Look at the following code:
(define (range-2 next-num max-num cur-list)
;;if we've added enough numbers return
(if (> next-num max-num)
cur-list
;; otherwise add the current number to the list and go onto the next one
(range-2
(+ 1 next-num)
max-num
(append cur-list (list next-num))
)))
But to get the function you wanted you need to start off with the constants you specified (ie 1), so lets create a convenience function for calling range with the starter values you need to set up the recursion, sometimes called priming the recursion:
(define (range X)
(range-2 1 X `() ))
You could do it without the second function using lambda, but this is pretty common style from what I've seen.

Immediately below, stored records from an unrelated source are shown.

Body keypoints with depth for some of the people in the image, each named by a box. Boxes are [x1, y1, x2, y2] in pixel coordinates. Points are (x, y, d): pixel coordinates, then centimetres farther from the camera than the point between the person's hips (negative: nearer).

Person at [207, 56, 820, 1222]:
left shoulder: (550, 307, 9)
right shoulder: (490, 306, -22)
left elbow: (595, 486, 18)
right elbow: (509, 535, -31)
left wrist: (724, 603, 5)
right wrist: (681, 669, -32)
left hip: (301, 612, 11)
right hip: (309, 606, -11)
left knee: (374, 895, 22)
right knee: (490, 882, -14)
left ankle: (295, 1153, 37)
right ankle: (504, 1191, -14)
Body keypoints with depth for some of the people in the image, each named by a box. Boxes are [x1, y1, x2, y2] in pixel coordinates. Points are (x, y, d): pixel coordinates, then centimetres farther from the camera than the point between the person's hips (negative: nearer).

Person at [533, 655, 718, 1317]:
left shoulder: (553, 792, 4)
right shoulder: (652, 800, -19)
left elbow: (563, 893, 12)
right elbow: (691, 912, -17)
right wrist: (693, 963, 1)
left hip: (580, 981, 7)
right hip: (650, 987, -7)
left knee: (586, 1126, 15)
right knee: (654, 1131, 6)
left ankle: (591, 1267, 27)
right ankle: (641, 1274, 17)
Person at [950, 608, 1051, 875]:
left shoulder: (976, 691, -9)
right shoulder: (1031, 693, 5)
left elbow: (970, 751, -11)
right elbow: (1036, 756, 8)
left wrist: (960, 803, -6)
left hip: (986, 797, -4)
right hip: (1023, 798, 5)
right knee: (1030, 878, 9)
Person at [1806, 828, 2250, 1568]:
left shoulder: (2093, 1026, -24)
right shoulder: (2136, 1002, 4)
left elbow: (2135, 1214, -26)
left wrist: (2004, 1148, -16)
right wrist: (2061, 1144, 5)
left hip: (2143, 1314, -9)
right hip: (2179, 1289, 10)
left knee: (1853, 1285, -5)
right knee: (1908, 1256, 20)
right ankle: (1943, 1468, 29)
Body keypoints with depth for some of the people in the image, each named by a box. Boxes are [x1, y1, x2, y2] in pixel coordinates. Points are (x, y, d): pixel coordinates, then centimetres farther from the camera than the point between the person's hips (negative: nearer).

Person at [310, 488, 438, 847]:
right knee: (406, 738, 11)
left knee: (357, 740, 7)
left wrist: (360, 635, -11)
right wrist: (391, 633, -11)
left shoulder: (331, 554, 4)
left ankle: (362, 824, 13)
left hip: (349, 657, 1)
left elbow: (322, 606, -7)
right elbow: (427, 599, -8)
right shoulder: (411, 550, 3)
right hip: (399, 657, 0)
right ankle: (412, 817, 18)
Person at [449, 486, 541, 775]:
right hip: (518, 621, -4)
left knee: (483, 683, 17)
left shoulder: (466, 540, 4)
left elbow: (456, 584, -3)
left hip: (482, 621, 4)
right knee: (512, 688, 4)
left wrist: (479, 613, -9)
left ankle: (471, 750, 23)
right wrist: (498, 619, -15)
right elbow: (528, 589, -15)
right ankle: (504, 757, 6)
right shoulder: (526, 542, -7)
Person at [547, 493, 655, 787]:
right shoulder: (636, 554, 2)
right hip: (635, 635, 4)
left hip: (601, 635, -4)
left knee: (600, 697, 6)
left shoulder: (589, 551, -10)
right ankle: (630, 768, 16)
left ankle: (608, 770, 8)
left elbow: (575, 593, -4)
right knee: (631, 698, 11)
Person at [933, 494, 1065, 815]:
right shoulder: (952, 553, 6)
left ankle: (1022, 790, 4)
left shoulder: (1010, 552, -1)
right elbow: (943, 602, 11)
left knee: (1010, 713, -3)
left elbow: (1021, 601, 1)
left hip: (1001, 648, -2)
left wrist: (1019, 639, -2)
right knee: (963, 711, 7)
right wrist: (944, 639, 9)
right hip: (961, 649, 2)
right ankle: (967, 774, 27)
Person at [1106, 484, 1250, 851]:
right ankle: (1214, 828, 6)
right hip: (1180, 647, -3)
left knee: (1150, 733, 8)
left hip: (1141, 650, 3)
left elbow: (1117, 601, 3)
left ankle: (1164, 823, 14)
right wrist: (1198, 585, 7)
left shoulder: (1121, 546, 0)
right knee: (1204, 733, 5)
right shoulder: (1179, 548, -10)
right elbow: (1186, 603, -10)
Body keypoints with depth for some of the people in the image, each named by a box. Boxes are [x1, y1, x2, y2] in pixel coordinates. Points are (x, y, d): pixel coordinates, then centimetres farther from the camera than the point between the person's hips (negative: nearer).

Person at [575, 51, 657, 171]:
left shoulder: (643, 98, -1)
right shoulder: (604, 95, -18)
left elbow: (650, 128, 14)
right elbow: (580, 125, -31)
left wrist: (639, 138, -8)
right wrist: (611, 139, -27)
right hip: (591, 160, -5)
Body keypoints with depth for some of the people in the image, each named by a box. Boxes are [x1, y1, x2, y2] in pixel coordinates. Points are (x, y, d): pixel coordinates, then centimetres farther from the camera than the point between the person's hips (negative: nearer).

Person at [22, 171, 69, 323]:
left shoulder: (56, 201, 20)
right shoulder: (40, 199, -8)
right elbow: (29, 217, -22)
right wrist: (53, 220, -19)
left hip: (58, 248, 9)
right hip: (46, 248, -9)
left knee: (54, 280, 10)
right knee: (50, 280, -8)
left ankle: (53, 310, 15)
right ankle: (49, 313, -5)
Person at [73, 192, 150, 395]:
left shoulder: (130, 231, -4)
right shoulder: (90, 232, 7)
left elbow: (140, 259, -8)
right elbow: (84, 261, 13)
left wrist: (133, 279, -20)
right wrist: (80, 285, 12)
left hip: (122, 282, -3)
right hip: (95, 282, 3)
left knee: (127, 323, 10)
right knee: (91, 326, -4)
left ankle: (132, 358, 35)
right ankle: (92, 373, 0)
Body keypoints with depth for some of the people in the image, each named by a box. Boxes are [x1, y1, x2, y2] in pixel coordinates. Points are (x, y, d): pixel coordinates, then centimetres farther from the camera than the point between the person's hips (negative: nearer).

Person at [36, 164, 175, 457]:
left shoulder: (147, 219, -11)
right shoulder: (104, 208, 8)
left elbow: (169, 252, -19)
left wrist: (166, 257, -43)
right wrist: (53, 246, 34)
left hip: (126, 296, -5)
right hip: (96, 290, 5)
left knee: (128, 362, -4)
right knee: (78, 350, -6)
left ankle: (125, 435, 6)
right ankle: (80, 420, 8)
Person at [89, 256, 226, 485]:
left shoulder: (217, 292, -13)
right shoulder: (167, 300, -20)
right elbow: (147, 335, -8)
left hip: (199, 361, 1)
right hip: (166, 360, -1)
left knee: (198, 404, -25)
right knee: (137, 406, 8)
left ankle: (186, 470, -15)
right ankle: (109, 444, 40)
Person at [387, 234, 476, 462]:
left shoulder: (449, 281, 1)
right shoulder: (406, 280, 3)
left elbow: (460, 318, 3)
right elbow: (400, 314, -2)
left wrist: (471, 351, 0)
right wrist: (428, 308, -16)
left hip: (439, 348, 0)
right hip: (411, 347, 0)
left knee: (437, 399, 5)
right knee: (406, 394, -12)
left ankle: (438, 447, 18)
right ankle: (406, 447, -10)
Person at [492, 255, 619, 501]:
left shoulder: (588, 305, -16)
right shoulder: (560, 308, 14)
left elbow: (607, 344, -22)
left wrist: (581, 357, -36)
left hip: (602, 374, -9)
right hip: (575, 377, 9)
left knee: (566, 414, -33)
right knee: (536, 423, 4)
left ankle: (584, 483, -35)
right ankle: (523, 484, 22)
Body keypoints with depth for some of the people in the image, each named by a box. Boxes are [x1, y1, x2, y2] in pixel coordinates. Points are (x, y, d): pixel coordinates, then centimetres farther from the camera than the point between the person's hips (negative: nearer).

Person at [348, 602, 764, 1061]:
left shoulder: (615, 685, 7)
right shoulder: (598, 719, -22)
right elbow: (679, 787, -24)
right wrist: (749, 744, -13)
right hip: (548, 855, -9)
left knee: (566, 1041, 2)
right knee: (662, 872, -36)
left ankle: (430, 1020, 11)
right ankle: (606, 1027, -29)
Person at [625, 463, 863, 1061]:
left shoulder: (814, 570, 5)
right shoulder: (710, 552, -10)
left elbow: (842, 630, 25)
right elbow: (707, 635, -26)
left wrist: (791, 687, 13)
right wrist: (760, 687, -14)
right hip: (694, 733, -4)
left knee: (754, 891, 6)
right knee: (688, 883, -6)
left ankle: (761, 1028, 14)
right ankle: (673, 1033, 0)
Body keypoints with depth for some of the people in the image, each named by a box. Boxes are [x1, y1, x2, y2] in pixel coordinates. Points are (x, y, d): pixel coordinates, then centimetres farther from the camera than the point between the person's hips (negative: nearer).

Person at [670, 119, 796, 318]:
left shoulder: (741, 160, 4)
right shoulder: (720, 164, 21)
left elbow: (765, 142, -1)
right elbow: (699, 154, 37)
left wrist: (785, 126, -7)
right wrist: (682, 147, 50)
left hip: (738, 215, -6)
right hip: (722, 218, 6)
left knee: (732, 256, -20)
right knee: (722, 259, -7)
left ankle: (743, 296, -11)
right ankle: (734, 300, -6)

Once you've constructed a list of the numbers you need you just display it using
(display (range 10))
If you're using Racket you're in luck, you can use iterations and comprehensions, for instance in-range:
(define (iota x)
(for ([i (in-range 1 (add1 x))])
(printf "~a " i)))
Or for a more standard solution using explicit recursion - this should work in most interpreters:
(define (iota x)
(cond ((positive? x)
(iota (- x 1))
(display x)
(display " "))))
Either way, it works as expected:
(iota 10)
=> 1 2 3 4 5 6 7 8 9 10
(define iota2
(lambda (y)
(let loop ((n 1))
(if (<= n y)
(cons n (loop (+ n 1)))
'()))))
(define (iota x)
(if (>= x 1)
(begin
(iota (- x 1))
(display x)
(newline))))